Syncretism

Sati Mookherjee
February 1, 2023

Runner-up, 2023 Northwest Review Poetry Prize

  • Three arguments against syncretism:
    1. Fish can’t mate with flower
    1. Moon is not sun
    1. Without a first One, all = none
  • Three arguments for syncretism:

  • The wood is writ with burl and lichen scrawl,
  • blooms of fungus. Cat’s paws markings just offshore,
  • frigid water boiling at the convergences. Sun-simmered
  • forest releases its fragrances. Salted butter here,
  • there licorice.
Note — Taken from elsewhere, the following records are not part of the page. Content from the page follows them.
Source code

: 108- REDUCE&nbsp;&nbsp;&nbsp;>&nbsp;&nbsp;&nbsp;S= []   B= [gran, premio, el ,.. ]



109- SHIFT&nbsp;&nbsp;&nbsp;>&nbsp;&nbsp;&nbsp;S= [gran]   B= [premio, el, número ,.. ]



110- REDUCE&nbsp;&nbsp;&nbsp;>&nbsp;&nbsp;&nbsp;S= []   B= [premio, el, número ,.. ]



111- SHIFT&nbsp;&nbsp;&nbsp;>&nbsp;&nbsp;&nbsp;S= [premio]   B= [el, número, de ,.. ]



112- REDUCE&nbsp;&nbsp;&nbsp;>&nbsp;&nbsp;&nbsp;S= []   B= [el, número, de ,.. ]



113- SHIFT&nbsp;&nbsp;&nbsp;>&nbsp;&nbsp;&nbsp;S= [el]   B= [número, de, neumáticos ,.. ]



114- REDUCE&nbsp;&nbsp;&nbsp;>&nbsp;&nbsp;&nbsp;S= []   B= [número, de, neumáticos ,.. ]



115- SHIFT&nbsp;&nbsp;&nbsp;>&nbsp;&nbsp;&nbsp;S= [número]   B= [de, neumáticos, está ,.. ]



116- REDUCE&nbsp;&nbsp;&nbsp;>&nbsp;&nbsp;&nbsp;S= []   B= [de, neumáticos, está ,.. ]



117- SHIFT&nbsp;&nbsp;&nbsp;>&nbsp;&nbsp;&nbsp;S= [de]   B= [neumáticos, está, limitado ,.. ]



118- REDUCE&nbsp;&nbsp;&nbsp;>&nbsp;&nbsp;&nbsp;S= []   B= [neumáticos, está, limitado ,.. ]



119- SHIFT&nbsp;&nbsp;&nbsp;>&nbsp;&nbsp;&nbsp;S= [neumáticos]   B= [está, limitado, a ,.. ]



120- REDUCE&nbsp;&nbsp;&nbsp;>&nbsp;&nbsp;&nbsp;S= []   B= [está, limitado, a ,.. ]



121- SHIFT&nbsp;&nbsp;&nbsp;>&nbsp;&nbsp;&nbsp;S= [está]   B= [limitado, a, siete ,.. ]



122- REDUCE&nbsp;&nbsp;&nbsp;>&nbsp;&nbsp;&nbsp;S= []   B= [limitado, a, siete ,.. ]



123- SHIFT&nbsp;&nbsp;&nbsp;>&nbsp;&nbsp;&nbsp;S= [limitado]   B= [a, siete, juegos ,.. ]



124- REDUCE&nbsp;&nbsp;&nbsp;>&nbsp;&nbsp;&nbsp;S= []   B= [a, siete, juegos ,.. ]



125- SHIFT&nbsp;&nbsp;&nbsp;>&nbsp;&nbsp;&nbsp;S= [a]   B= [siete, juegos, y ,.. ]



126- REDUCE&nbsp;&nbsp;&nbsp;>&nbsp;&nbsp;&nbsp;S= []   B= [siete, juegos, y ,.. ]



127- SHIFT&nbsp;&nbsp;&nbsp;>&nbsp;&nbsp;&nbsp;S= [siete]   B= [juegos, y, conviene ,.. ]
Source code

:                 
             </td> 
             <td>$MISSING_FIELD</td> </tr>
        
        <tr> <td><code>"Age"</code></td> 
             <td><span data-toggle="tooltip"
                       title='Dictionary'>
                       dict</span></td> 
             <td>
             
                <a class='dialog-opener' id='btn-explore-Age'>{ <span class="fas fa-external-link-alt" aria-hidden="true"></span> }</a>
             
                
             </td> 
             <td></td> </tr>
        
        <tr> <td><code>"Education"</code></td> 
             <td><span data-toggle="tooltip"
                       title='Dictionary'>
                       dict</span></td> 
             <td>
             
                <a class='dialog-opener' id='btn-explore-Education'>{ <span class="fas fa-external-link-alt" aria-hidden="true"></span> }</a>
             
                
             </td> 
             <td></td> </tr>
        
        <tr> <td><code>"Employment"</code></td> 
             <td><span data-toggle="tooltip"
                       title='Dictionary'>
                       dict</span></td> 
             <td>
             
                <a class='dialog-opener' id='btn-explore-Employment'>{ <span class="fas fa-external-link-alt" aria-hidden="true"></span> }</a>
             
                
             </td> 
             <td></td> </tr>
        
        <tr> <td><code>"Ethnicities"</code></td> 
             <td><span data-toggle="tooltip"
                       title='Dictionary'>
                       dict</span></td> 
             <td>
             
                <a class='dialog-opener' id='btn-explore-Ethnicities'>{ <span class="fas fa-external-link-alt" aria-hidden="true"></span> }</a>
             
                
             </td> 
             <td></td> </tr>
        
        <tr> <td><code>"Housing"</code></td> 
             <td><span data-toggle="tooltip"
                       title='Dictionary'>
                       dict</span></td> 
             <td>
I digress. Does God digress? Unspool
  • theme … and theme … or variation?

  • The voices on the boat are muted at the dock,
  • even in such proximity, but heard clearly
  • on the hilltop, its ridgeline the threaded lip
  • of a bowl of light. Contrivance and capitulation,
  • self-portrait as Janus face. Because I thought I heard
  • the grasshopper sing in meter of three claps
  • and one wave beat, thought I heard flam and ruff
  • on goatskin in the tide slapping the flank of the skiff.
  • Because we bow to Conscience. Because you are not one
  • of my own if you leave your neighbor unfed. The wind pads
  • across the sea, pulling the draping current off
  • to show the skeg-scraping saddle of rock.